**DIRECTIVE:** Every line below that has the string "tytułu" needs to be copied.

☆ ☆ ☆ ☆ ☆

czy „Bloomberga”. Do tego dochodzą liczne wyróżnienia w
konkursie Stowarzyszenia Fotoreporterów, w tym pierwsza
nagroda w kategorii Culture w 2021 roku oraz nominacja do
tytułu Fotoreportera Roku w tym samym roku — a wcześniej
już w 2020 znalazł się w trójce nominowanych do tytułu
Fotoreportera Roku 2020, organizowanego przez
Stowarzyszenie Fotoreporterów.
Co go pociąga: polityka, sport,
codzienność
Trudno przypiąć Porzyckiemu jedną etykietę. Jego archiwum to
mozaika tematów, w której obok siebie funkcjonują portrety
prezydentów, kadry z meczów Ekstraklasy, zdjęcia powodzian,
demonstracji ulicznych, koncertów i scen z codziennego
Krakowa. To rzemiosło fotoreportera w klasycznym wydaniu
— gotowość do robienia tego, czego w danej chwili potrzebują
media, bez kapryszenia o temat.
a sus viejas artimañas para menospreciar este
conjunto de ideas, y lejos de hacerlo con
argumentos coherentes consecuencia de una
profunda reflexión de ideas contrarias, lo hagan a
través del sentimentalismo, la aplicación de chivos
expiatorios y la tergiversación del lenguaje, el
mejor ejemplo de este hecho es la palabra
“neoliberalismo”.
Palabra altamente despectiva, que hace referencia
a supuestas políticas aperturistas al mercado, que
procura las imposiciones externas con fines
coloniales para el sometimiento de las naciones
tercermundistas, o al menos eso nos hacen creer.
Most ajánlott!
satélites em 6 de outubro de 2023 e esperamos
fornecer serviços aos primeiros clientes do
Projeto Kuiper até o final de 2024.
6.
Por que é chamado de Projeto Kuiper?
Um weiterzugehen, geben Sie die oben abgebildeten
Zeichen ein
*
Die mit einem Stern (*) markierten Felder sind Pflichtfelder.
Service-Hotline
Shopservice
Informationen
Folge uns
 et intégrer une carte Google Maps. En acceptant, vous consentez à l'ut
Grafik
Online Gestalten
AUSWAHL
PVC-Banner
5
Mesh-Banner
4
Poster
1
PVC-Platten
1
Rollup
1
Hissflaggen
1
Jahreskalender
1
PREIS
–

☆ ☆ ☆ ☆ ☆

**EXPECTED ANSWER:**
tytułu Fotoreportera Roku w tym samym roku — a wcześniej
już w 2020 znalazł się w trójce nominowanych do tytułu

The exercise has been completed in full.